Segundo uma visão prospectiva, tal como constatam as pesquisas da rede Brasil Saúde Amanhã, a formação e a educação permanente em saúde devem atender ao novo tipo de demanda gerada pela transição demográfica e epidemiológica, com o envelhecimento da população e o aumento das doenças crônicas. Tudo isso sem ignorar as diferenças regionais e locais características de nossos diversos brasis. Ao lado de desafios mais recentes, persistem questões relacionadas ao subfinanciamento do SUS, à precariedade dos vínculos de trabalho e à necessidade de valorização dos trabalhadores através de planos de carreira adequados. Destaca-se também a necessidade de propor diretrizes e ações para o conjunto das profissões relevantes para o SUS, inclusive no que se refere aos profissionais técnicos de nível médio. Além desses aspectos, o fortalecimento de equipes multiprofissionais permanece como um objetivo a ser alcançado.

Como políticas públicas de Educação podem colaborar para o fortalecimento do SUS, em médio e longo prazo?

As políticas públicas de Educação podem colaborar em muitos sentidos. Em primeiro lugar, há a necessidade de aperfeiçoar a intersetorialidade entre a Saúde e a Educação em diferentes níveis de ensino. Isso vem ocorrendo de forma exemplar, a meu ver, no programa Mais Médicos, mas poderia e deveria ocorrer em outras áreas. No âmbito da pós-graduação stricto sensu na área de Saúde Coletiva, por exemplo, processos de formação e resultados de pesquisa poderiam ser mais e melhor apropriados pelo SUS. Tais estudos, em dissertações e teses, versam em grande parte sobre temas de interesse para o fortalecimento do sistema de saúde. Cabe também registrar a possibilidade de indução do Ministério da Saúde por meio de editais de incentivo à formação acadêmica de impacto para o SUS e maior apoio a mestrados profissionais, que tenham por objetivo promover a aproximação entre a academia e os serviços de saúde.

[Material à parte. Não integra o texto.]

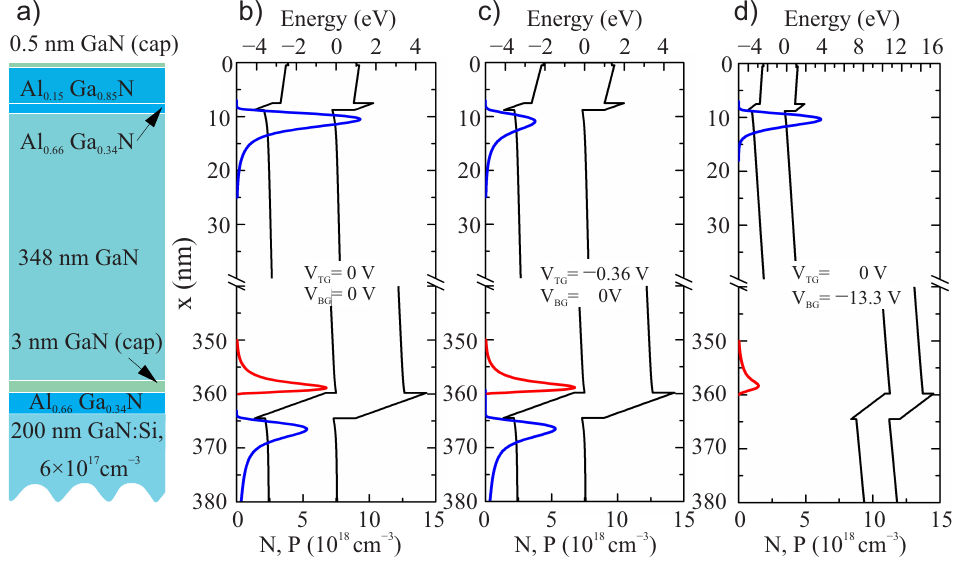
Figure 9. Layer sequence ( a ), band diagrams and carriers distributions at different configurations of the gate voltages ( b – d ). Gate voltages at ( c , d ) were adjusted to have approximately the same two-dimensional electron densities in the top conducting layer n s = 1.8 × 10 12 cm − 3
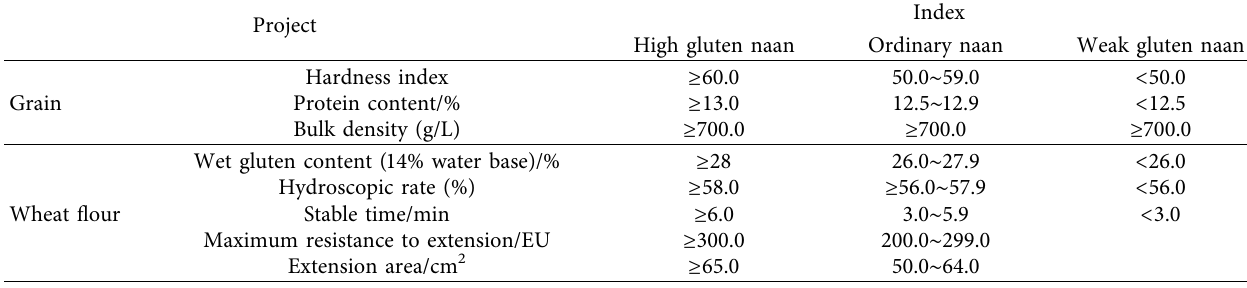
Table 10: Quality index of special wheat varieties with different types of Naan.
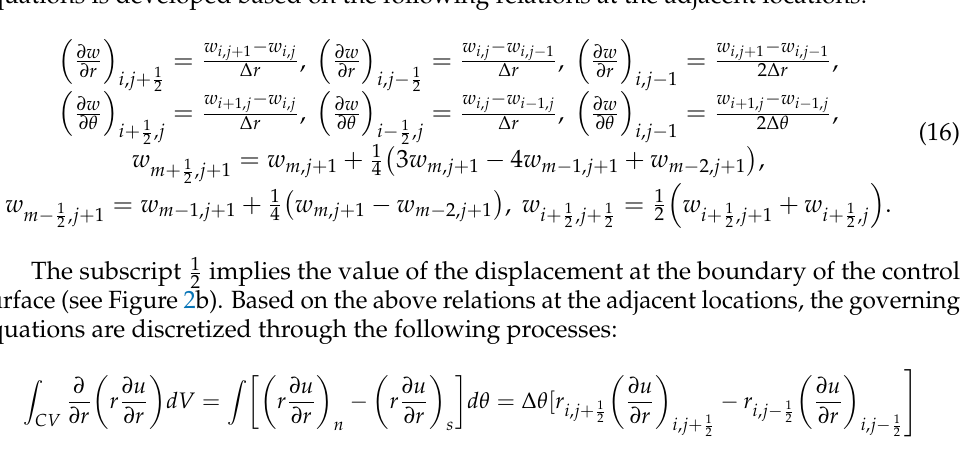
Figure 2. Schematic diagram for finite volume method: ( a ) Discretization of circular disk domain, ( b ) notations of finite control volumes. The finite surface mesh is denoted by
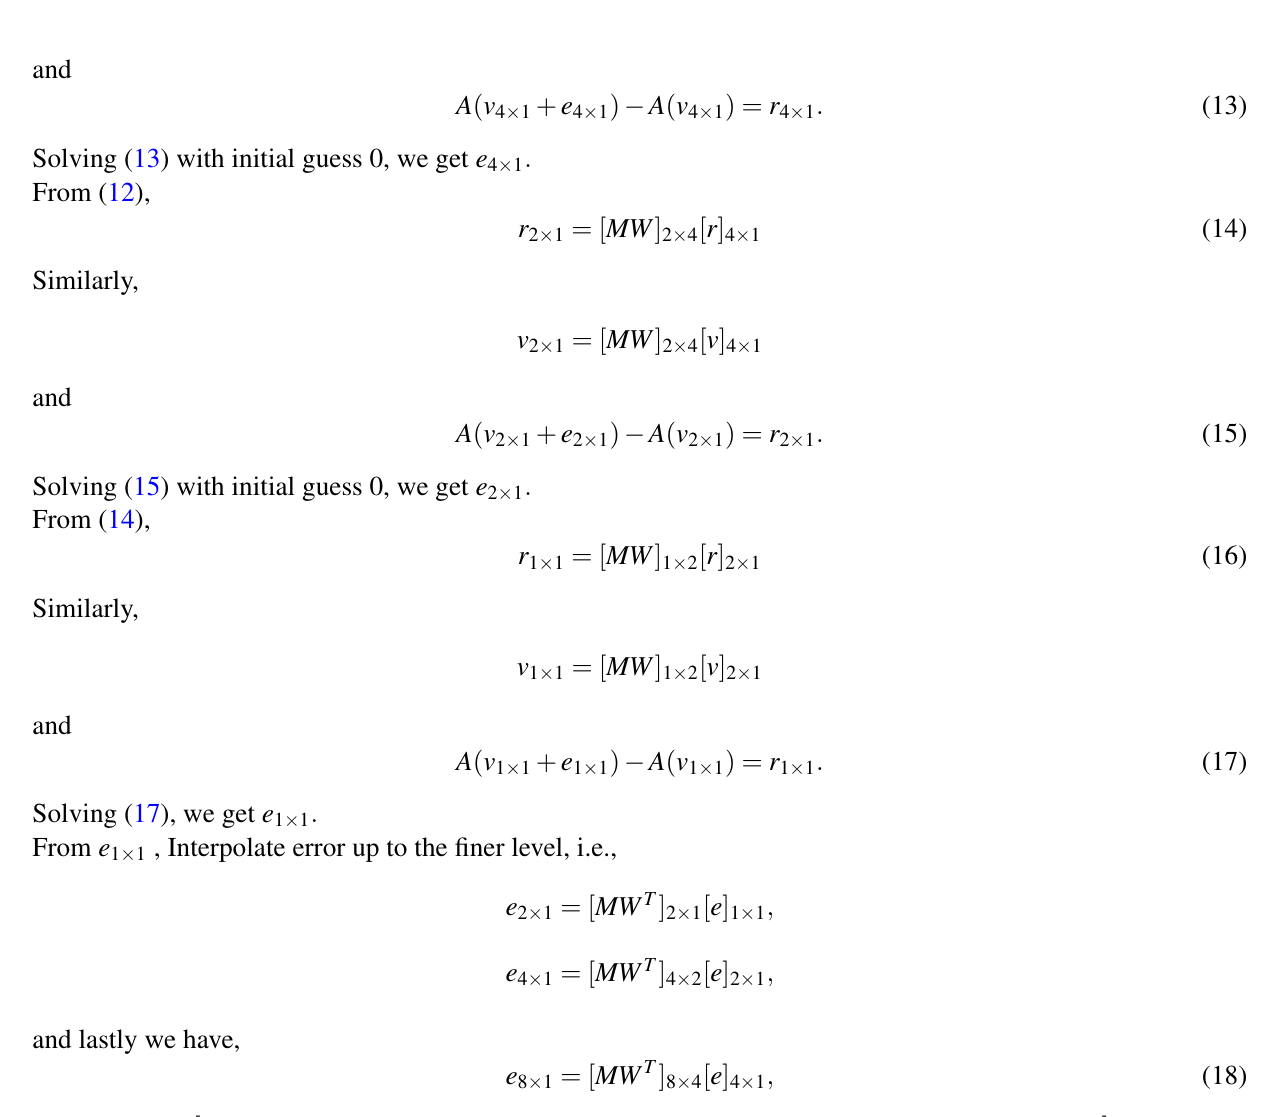
Table 1 Numerical results of test problem 5.1, for N = 8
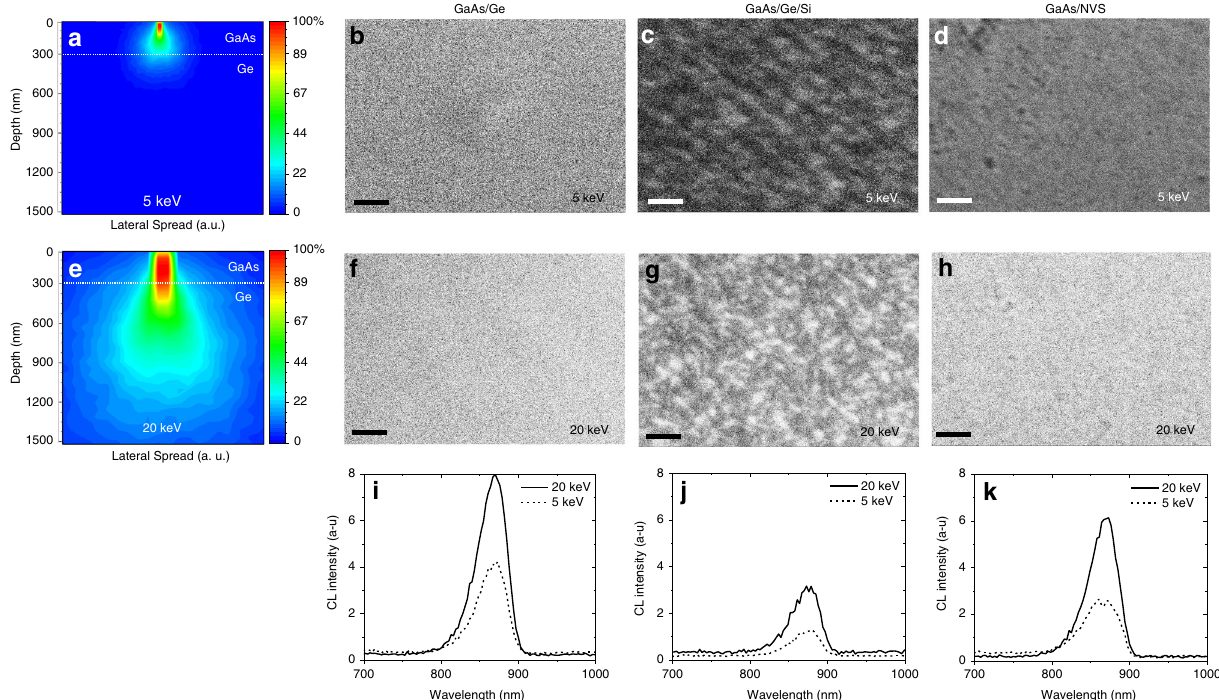
Fig. 7 Effect of reducing dislocations on optical properties. Monte-Carlo simulations using CASINO software of the electron interaction volume, and planar cathodoluminescence (CL) micrographs of a 300 nm-thick GaAs layer grown on bulk Ge substrate, Ge/Si substrate, and the NVS at 5 keV ( a – d ) and 20 keV ( e – h ), respectively. The color scale bar in a , e shows the electron concentration. The CL micrographs in b – h show the emission and the recombination behavior at the surface (5 keV) and in the bulk (20 keV) of GaAs on each substrate. Scale bars 3 µ m. Room temperature cathodoluminescence spectra recorded from i GaAs/Ge, j GaAs/Ge/Si with a TD density of ~10 7 cm − 2 and k GaAs/NVS with a TD density of ~10 4 cm − 2 , at 5 and 20 keV. CL measurements con fi rm that the dislocations were effectively blocked from propagating using nanovoids, which is re fl ected by an enhancement of the emission ef fi ciency of GaAs grown upon the comparison: bulk Ge, commercial Ge/Si with a TD density of ~10 8 cm − 2 and the NVS with a TD density of ~10 4 cm − 2 . Light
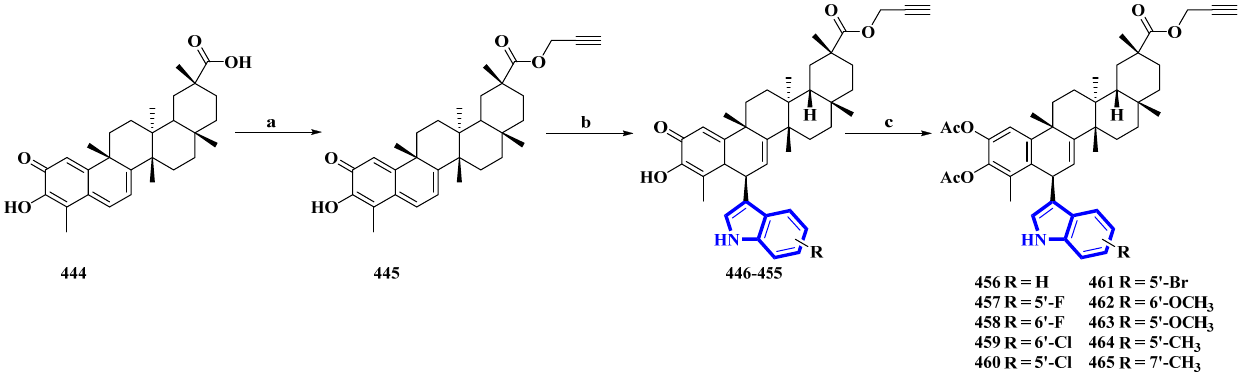
Figure 23. Synthesis of celastrol derivatives 456 to 465 . (a) NaHCO 3 , propargyl bromide, DMF, rt, 78%; (b) substituted indoles, FeCl 3 .6H 2 O, DCM; (c) Ac 2 O, DMAP, DCM, 37–54%.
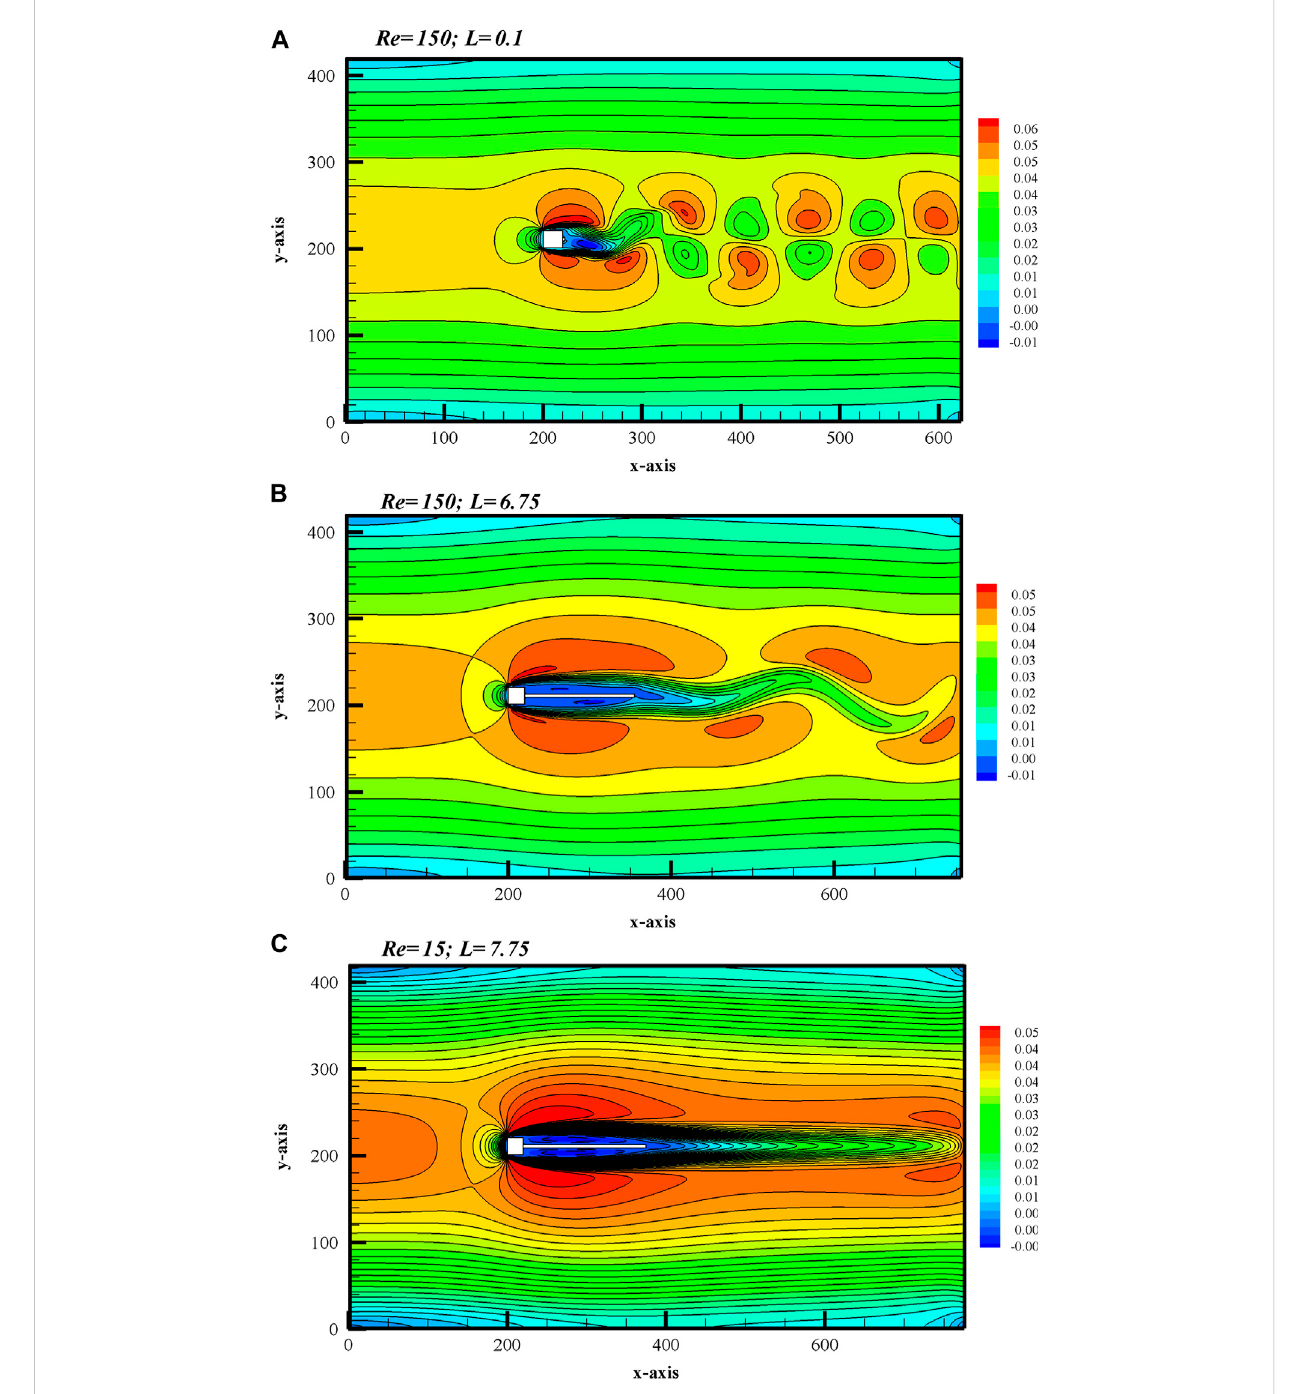
FIGURE 11 Velocity contours for (A) unsteady, (B) transient, and (C) steady fl ow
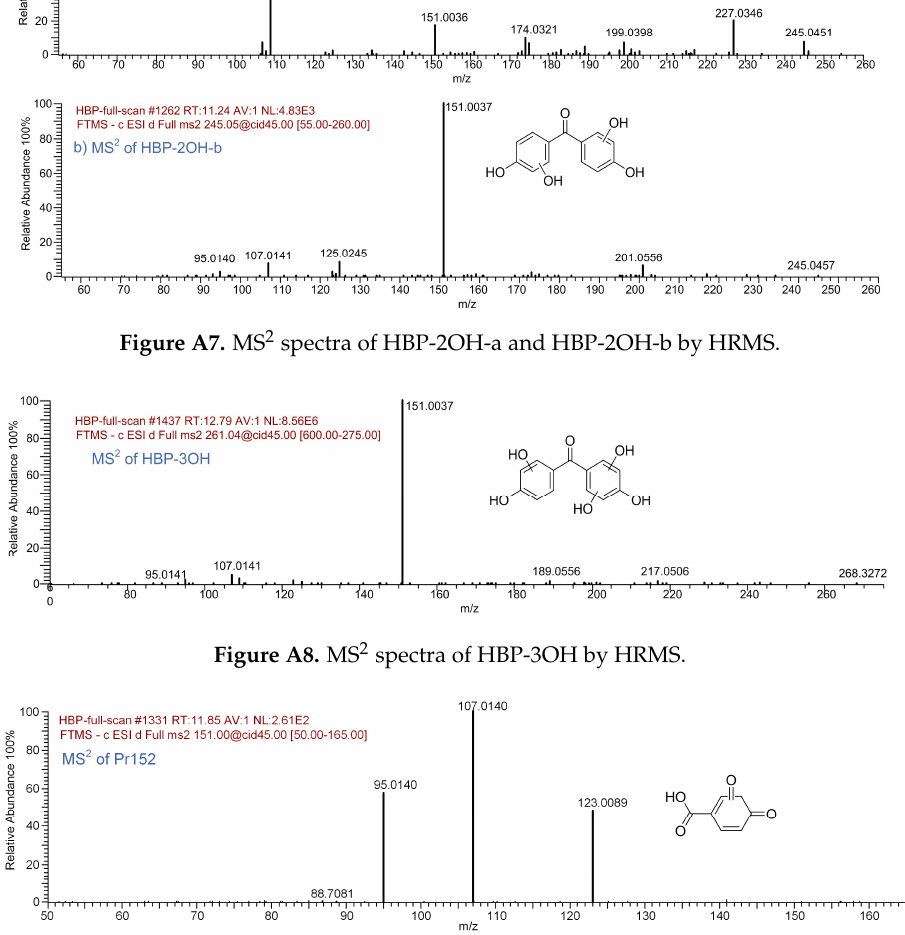
Figure A9. MS 2 spectra of Pr152 by HRMS.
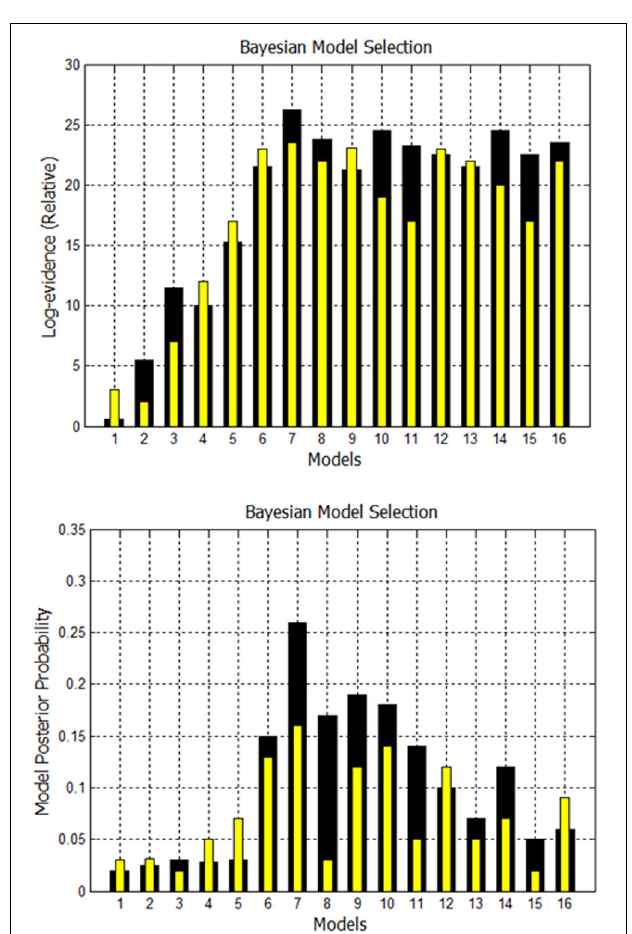
FIGURE 10 | Comparison of FFX Analysis for Simon task dataset for two techniques. Black bars are for estimation of missing nodes with EM. Yellow bars are for using the higher p -values to get the missing nodes. Model 7 has the highest evidence in both cases for this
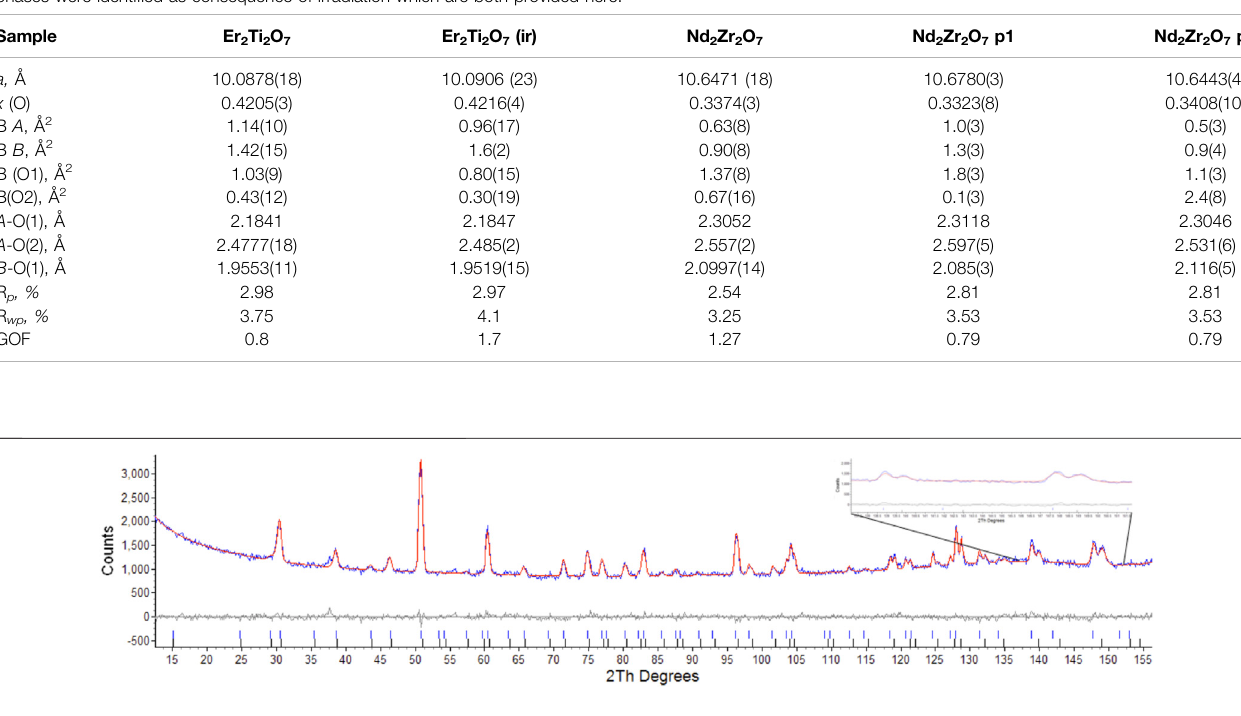
TABLE 2 | Re fi ned parameters for neutron data. Where a isthe lattice parameter, x (O) isthe value of the 48f site, B A isthe overall isotropic displacement parameter ofthe A cation , B B istheoverallisotropicdisplacementparameterofthe B cation , B(O1)istheoverallisotropicdisplacementparameteroftheoxygenattheO1position,B(O2)is the overall isotropic displacement parameter of the oxygen at the O2 position, A -O(1) is the distance between the A cation and the oxygen at the O1 position, A -O(2) is the distancebetweentheAcationandtheoxygenattheO2position, B -O(1)isthedistancebetweentheBcationandtheoxygenattheO1position, ε 0isthecalculatedstrain,R p istheR-pattern(backgroundcorrected) , R wp istheR-weightedpattern(backgroundcorrected) , andGOFisthegoodnessof fi t.Forthezirconatesampletwopyrochlore phases were identi fi ed as consequence of irradiation which are both provided here.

No que se refere a processos formativos em larga escala e à educação permanente, a Universidade Aberta do SUS (UNA-SUS), cuja secretaria executiva é exercida pela Fiocruz, cumpre importante papel ao coordenar uma rede de 36 instituições de Ensino Superior que oferecem cursos e materiais educacionais, orientados pela perspectiva generosa do acesso aberto a recursos educacionais. Trata-se de oferta pública e que busca aproximar academia e serviços. É um exemplo de política pública a ser aprofundada e aperfeiçoada. Ainda nesta linha, ao lado da Associação Brasileira de Saúde Coletiva (Abrasco), da Associação Brasileira de Educação Médica (Abem), da Sociedade Brasileira de Medicina da Família e da Comunidade e de 26 universidades, a Fiocruz coordena uma iniciativa pioneira para realização de Mestrado Profissional em Rede para a Saúde da Família – Profsaúde. Trata-se de um programa estratégico para os objetivos do Mais Médicos, uma vez que estaremos formando profissionais para a tutoria e a docência dos novos cursos de medicina.  No momento, aguardamos a avaliação pela Coordenação de Aperfeiçoamento de Pessoal de Ensino Superior (Capes) e temos certeza que a iniciativa fortalecerá o programa Mais Médicos, o diálogo entre as universidades e contribuirá para a formação em saúde, em consonância com os cenários possíveis e desejáveis prospectados pela rede Brasil Saúde Amanhã.